ENERXICO, in the frontier of technology, is applying Artificial Intelligence (AI) techniques to automate different stages in the numerical simulators used in the oil and gas industry. Machine Learning (ML) techniques such as Deep Learning (DL) and Reinforcement Learning (RL) are being applied to help in the optimisation and tuning of the initial parameters that are needed as input data in the Black Hole (BH) oil reservoir simulator code.
Predicting fluid properties
As a first stage to automate the use of the BH numerical simulator, ENERXICO is starting with the particular case of its PVT fluid characterisation package. This package uses an Equation of State (EoS) to calculate and predict the volumetric and transport properties of reservoir fluids under different Temperature and Pressure conditions.
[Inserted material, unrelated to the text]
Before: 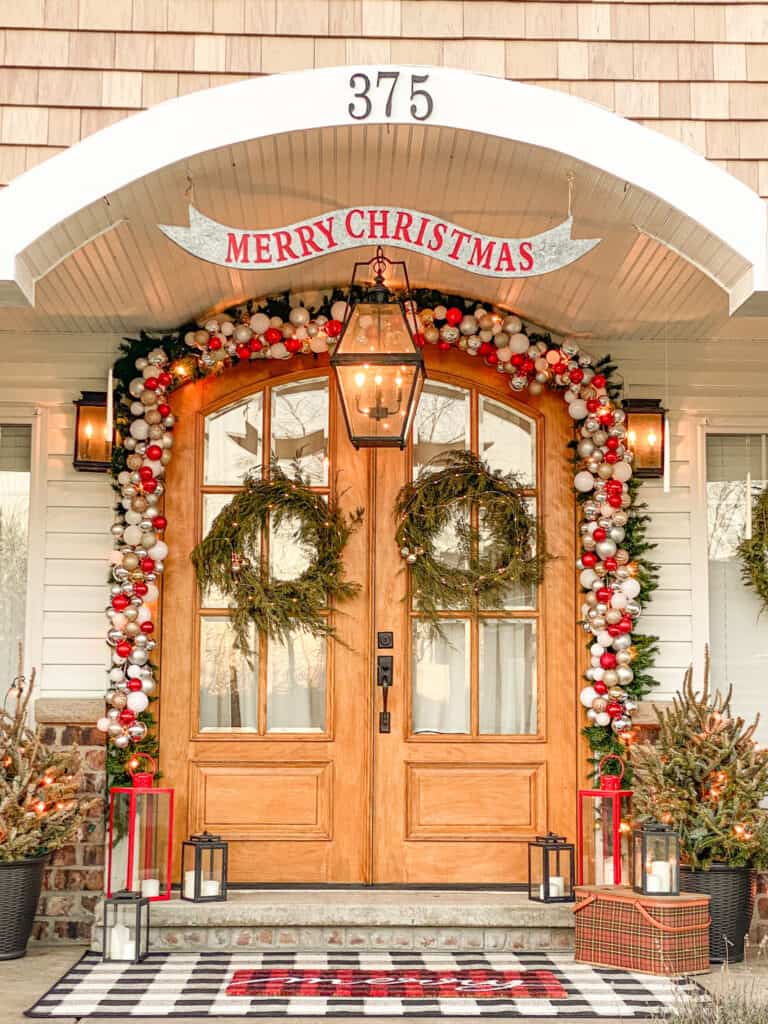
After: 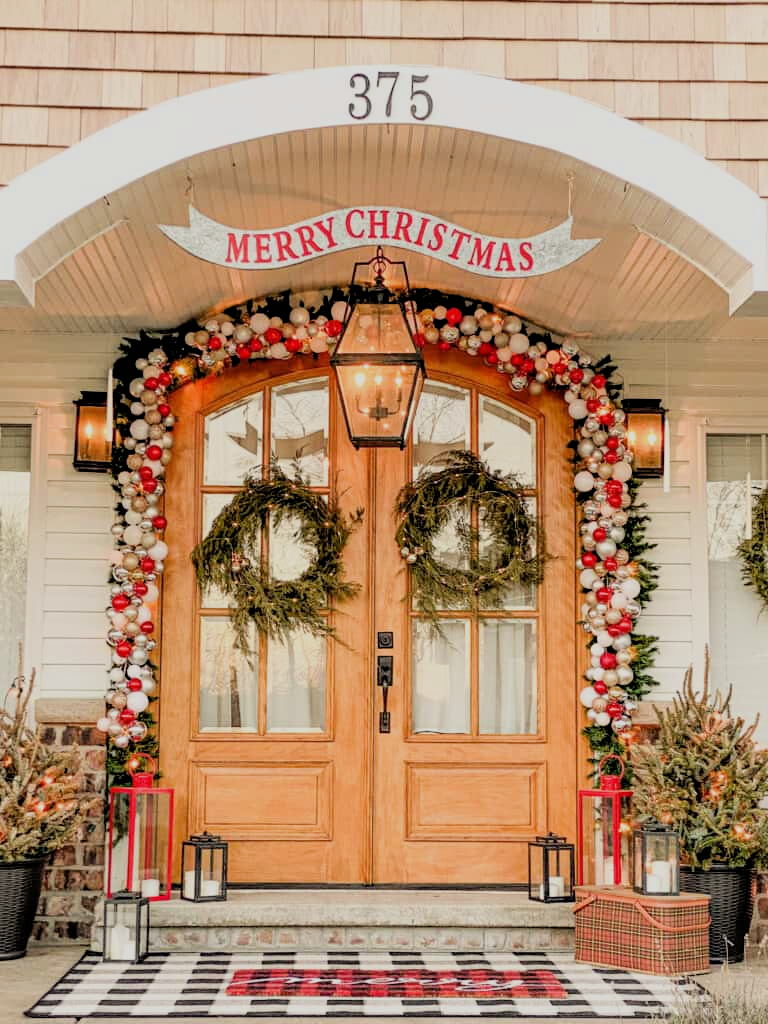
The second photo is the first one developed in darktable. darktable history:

Then, in order to provide a reasonable prediction of the fluid properties, experimental data for the particular fluid of interest must be available and the EoS parameters must be tuned to match this experimental information. Therefore, the EoS parameter tuning process is an important and complex stage due to all the different features, parameters and information that should be taken into account to fit the EoS parameters with the best possible accuracy. Usually, the experts decide about the particular approach to follow depending on the reservoir conditions and the type of fluid they are handling and make decisions like which EoS model should be chosen, e.g. Peng-Robinson and Soave-Redlich-Kwong EoS, among others, in such a way that fits the experimental data better under specific conditions.
Also, once the simulator has a tentative set of EoS tuned parameters, the model is compared with the actual experimental data, and from this comparison we know if the EoS model is accurate enough to describe the behavior of the reservoir fluid and then be capable to forecast the actual reservoir behavior. Sometimes the tuning process is not so easy or evident and may take days or even weeks for the experts to really get the best match. This complexity is due to the fact that there are several parameters (hundreds of different parameters, pure component and binary parameters) to consider when the simulation is run. Indeed, the different combinations that can be made fixing some parameters and tuning others can follow a Pareto curve. This exponential growth of combinations of the different parameters is the reason why we need the expertise of the people that have many years in the industry.
How the ENERXICO AI architecture works
In order to help in the tuning process and obtain the EoS model fitted with less time and resources, ENERXICO is developing an AI architecture called BH-AI which uses DL and RL in different steps of the pipeline. This architecture would learn from the experts, but also has an iterative process that helps to generate more data to be used in the training process. BH-AI will be able to help the experts find the best sets of parameters to tune the EoS model with great accuracy and in a smaller amount of time. That means that the BH-AI pipeline, that is in the process of being developed, is going to be able to find the best set of parameters that produce an EoS model that fits the laboratory data with great accuracy.
The architecture proposed to be used to solve this first stage is described below.
The first issue that ENERXICO wants to solve is the Dimensionality Reduction. The project needs to deal with the problem of high dimensionality since this problem arises because of the quantity of parameters that should be considered in the process of the EoS tuning. As mentioned before, the number of parameters that influence the tuning of the EoS is in the range of hundreds. Some of these parameters are physical conditions that are considered as constants in the model, but others can be tweaked in such a way that the resultant EoS model will reproduce with great accuracy the experimental data. However, some of those parameters don't have too much implication in the EoS tuning, or they are correlated with other parameters. Those parameters which show that linear dependency, can be reduced, applying some transformations and normalizations to them. The objective is to minimize the number of parameters that have the freedom to be tweaked.
There are different techniques to do this Dimensionality Reduction, and ENERXICO is experimenting with some of them. For instance, researchers are in the process of testing the neural networks called Multilayer Perceptrons (MP) which are a type of DL neural network. MP is being tested to handle the important part of the whole system which is the reduction of parameters.
The second important step in the pipeline (omitting all the steps of cleaning, normalising and storing the data, which are not less important) is the step in which the BH-AI is going to be trained to learn from the experts and from its own iterative process. In this stage, different Reinforcement Learning Techniques and RL techniques are being tested to find the better option. This pertains to the technique which has the better accuracy when matching the resultant EoS model with the experimental data.
In the RL process, ENERXICO is looking for the function (policy) which dictates an optimal action a for the current state of the system s. This will result in the “action-reaction” system description which is going to evolve with the time.
By using RL, ENERXICO can help the simulator to consider the evolution of the system under different input scenarios. Due that the simulator is already calibrated, the simulator in that moment is no longer considered by the AI system as a black box, but as an interactive system of agents interacting with the environment in discrete time steps.
After finishing with the training of the different RL techniques that are being developing at this moment, the project is going to decide which one is the best testing option in a scenario that it has not seen yet. This step is going to be crucial to decide about the accuracy of the model, and to decide if it is ready to be released as the first version of the ENERXICO BH-AI architecture.